SUPPLIED DATA
══════════════════════════════
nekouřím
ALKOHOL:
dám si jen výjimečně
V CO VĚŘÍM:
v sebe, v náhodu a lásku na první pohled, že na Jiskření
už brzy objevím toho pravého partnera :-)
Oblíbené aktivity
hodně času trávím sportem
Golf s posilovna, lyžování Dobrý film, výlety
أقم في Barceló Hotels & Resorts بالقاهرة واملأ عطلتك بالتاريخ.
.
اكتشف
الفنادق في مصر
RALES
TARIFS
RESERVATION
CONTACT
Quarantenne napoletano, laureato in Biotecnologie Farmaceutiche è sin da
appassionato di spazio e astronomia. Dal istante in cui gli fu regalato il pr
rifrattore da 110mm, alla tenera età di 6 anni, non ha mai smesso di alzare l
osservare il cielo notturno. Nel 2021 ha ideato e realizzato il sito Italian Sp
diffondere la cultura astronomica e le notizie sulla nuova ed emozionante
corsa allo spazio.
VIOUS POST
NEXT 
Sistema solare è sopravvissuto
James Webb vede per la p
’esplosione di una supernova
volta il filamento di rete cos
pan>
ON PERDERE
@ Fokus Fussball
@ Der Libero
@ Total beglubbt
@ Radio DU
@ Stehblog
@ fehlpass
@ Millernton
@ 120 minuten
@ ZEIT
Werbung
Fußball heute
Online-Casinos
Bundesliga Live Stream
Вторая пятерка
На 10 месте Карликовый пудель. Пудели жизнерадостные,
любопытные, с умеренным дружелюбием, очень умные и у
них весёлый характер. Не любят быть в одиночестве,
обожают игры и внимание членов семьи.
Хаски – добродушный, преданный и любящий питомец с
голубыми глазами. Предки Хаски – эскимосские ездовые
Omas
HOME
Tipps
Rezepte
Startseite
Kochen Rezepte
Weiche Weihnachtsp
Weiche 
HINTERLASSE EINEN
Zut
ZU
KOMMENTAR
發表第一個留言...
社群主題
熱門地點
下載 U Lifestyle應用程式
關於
══════════════════════════════
Every line above that carries the string "spazio" should be copied.

OUTPUT FOR THIS TASK
appassionato di spazio e astronomia. Dal istante in cui gli fu regalato il pr
corsa allo spazio.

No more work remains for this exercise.